What is your understanding of policy governance? Is it effective at LCCC? How can policy governance be used to bring about changes at the college?
Policy governance is the process by which LCCC is regulated.
It is effective and helps the college set long-term goals and monitors the progress in attaining those goals.
Policy governance includes the development of learning opportunities, monitors student progress and enhances the relationship between the college the community and business within the community. It also develops and oversees budgetary issues. Policy governance can bring about effective change to the college through goal setting and visionary changes.

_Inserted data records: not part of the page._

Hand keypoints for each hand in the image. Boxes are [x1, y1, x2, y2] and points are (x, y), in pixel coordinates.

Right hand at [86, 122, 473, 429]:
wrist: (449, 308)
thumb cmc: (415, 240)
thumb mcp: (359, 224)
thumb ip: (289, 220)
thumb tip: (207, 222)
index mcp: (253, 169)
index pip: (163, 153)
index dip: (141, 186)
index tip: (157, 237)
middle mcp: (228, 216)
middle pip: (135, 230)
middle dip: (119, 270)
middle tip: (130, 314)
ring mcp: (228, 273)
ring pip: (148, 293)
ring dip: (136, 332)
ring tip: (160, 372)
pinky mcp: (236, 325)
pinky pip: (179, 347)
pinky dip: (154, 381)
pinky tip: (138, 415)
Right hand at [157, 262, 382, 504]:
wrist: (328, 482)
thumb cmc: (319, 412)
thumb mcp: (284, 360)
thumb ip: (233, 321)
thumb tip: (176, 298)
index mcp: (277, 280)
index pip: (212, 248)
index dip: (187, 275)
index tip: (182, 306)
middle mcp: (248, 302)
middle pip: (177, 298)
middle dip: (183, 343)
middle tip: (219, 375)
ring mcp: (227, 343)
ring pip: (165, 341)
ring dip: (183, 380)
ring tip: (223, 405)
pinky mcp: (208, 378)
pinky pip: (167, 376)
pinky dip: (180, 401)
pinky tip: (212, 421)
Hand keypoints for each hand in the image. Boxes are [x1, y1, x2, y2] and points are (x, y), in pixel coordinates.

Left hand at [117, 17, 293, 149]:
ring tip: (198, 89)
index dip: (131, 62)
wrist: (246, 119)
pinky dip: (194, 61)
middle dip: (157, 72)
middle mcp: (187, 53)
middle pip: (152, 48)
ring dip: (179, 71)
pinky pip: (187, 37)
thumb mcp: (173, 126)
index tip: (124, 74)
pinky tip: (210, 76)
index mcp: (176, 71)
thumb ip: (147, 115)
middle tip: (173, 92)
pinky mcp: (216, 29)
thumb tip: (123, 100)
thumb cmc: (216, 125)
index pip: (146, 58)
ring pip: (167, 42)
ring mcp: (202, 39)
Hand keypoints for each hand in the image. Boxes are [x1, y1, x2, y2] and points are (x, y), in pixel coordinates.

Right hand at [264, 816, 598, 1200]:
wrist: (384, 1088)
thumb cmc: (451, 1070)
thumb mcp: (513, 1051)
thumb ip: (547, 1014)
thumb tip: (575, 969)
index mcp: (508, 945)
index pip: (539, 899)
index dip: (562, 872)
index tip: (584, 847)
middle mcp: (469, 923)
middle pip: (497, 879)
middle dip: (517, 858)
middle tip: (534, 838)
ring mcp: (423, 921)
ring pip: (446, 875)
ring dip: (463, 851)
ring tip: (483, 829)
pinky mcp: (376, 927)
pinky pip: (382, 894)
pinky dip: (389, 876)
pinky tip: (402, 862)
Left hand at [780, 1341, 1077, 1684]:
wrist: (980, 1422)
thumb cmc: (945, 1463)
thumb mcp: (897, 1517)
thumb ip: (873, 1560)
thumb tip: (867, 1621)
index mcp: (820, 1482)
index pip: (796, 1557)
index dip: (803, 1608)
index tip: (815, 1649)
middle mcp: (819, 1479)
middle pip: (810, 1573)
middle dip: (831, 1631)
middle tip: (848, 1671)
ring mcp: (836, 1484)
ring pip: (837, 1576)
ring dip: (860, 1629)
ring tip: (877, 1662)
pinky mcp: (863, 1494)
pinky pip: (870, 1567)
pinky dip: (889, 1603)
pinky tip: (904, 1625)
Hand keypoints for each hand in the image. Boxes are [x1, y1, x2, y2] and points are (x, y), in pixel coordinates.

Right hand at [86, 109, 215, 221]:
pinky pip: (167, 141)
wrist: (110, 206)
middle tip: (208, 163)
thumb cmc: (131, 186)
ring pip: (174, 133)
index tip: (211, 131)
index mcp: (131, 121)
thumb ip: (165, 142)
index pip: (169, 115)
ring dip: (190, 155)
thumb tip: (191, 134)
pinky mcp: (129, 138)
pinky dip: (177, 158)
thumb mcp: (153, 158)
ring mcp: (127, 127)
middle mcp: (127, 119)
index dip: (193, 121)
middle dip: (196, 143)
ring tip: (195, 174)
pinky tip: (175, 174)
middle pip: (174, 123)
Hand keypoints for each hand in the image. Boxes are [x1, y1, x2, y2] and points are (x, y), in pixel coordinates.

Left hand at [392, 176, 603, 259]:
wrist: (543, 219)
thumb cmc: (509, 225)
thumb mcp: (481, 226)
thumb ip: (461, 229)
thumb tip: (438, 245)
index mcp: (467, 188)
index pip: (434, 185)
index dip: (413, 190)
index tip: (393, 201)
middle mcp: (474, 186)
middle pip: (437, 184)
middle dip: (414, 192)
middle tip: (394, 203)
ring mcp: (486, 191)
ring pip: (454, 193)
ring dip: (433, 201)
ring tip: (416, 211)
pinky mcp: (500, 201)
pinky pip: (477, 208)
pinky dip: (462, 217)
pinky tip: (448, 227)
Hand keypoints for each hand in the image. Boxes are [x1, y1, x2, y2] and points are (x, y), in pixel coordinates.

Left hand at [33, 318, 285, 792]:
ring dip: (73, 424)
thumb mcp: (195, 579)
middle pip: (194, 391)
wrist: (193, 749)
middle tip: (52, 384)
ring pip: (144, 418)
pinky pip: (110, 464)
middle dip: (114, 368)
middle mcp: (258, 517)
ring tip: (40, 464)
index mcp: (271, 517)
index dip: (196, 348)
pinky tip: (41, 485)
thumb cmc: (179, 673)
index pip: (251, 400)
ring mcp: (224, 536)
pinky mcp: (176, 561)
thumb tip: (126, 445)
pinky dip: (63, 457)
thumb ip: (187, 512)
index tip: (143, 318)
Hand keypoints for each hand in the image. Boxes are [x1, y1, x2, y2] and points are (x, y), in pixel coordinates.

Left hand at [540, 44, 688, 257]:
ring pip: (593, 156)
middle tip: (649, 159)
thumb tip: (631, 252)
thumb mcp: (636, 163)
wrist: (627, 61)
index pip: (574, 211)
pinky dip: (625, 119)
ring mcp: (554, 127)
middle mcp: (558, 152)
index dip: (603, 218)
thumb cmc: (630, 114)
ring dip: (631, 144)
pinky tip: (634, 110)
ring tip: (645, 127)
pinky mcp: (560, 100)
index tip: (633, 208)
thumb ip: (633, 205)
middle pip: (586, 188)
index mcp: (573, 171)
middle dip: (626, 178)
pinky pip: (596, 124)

Do you favor keeping the facility fee currently charged to students to finance the dining facility in order to construct more buildings on campus? What facility should be the next priority to be built?
I am in favor of the facility fee that is currently being charged to students to finance the dining facility, and I think it should remain in place for other projects after the dining hall is paid for. The future is about expansion and progress, and I foresee more buildings on campus as the need arises. I feel strongly that the students need to have an active voice in our choice of future projects. A fine arts building and a collaborative LCCC/UW building are buildings that have been mentioned as the building projects of the future.